Wednesday, June 29, 2016

Another Successful Wooden Boat Show

We have exhibited at the Wooden Boat Show at Mystic Seaport in Connecticut every year since 2007, when our Paper Jet prototype received the Outstanding Innovation Award. In 2015 Kevin Agee was runner-up in the owner-built powerboat division of the Concourse d' Elegance with his Inlet Runner 16 prototype.

Last weekend we were there again, for the 25th anniversary of the show. I had sailed my Paper Jet at Cape Hatteras the previous weekend in a 20 knot breeze and it is sailing well, as usual. It is in need of some cosmetic work, after 9 years of sailing, boat shows and being trailed more than 10,000 miles, so we left it at home. Instead we borrowed the Inlet Runner from Kevin and took that to the show.

But our efforts are not what I want to write about. Also on the show was the very lovely "Alizee", the Didi 40cr that was built in Boulder, Colorado, then towed by the owners to Mystic for launching.
"Alizee" at left, dwarfed by the "Charles W Morgan" whaling ship.
 The visitors loved "Alizee"; she made a very good first appearance in public. That is because owner/builder Bill Connor and his family made such a great job of crafting her. It was no big surprise when she won the owner-built sailboat division of the Concourse d' Elegance.
Didi 40cr "Alizee" poses for her many admirers.
"Alizee" may be a big sister to "Black Cat", the Didi 38 prototype that I built in Cape Town. But I built her as a lightweight and fairly stripped-out racer to carry me and my crew across the South Atlantic Ocean multiple times. Bill built his boat to take himself and his family cruising in safety, with a bit of speed (of course).

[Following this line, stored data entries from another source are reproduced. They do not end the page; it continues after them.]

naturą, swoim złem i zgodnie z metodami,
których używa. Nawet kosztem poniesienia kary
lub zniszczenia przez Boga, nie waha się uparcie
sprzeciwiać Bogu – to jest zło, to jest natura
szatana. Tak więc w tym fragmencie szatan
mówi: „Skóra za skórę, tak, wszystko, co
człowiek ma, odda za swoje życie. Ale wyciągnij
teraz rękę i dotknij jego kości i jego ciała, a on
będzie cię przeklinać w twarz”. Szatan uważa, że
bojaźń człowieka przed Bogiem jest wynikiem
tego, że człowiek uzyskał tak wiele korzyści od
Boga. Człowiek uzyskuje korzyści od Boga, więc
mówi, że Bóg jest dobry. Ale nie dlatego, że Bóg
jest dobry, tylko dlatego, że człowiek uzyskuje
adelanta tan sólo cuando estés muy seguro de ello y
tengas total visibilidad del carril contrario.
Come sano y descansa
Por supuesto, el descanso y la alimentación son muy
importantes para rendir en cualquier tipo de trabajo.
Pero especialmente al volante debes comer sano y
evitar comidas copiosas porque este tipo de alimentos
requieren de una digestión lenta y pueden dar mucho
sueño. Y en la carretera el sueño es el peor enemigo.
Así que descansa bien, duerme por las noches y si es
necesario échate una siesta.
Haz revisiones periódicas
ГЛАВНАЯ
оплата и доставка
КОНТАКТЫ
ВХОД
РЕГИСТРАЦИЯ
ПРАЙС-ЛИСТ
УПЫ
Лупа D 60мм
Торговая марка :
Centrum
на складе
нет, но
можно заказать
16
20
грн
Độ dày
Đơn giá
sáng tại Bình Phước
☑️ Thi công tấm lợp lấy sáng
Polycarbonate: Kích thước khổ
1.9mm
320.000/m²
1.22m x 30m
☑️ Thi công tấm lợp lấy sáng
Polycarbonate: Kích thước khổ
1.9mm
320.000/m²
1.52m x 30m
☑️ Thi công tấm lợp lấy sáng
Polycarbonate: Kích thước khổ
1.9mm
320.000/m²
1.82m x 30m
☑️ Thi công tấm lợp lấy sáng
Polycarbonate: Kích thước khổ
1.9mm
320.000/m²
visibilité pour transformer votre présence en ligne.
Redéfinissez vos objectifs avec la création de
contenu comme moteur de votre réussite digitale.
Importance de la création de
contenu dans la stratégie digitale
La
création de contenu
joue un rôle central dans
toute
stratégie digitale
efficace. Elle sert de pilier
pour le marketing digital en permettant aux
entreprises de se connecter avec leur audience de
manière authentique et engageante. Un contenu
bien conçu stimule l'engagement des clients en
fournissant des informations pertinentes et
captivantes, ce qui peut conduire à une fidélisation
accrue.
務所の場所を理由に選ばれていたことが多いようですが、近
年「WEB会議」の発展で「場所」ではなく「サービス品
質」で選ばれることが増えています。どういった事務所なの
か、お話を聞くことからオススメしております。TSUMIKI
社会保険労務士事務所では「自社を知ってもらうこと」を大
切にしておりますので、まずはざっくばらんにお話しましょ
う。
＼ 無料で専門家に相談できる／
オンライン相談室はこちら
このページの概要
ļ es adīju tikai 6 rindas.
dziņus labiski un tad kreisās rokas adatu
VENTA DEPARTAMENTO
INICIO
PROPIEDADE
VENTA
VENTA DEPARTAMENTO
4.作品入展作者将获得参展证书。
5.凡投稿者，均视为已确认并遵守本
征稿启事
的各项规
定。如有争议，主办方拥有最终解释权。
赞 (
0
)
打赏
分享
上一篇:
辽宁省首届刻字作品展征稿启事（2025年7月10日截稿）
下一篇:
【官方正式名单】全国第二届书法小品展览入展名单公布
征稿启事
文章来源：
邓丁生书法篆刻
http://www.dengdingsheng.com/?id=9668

Bill's project was way more ambitious than mine. He has finished her to a much higher standard, with a flawless level of finish on the exterior paintwork. This family did almost everything themselves, aside from rig, sails and keel. That includes, the welded stainless steel pulpits and dodger frame, as well as the canvas work.
Cockpit , with owner-built stainless and canvas work.
Although she has an inboard shaft-mounted rudder, she also has the V-notch in the sugar scoop to take a transom-hung rudder. This is because Bill has elected to carry an emergency rudder that quickly drops into the V-notch if needed. She still has a tiller though, no wheel steering for Bill. He says that his wife, Catherine, was apprehensive about tiller-steering. To cure her he left her steering all day - apprehension gone. Bill's comment was "Why anyone would put a wheel on such a sweet ride is beyond me".
Transom with sugar scoop and cut-out for emergency rudder.
As for sailing characteristics, best let Bill say it in his own words. "We did finally have 15 kts yesterday, so we jumped on it and had a great sail. She is absolutely perfectly balanced right out of the box. I took a swag at the rake and haven't touched it. Just a delight."
"Alizee" leaving Mystic Seaport after the show.
Next chapter in the life of "Alizee" is to start her cruising by spending the summer in Maine, where she will be based in Belfast. Watch for an article about her in a future issue of Wooden Boat magazine.
Beautiful interior of "Alizee", all the work of the owners.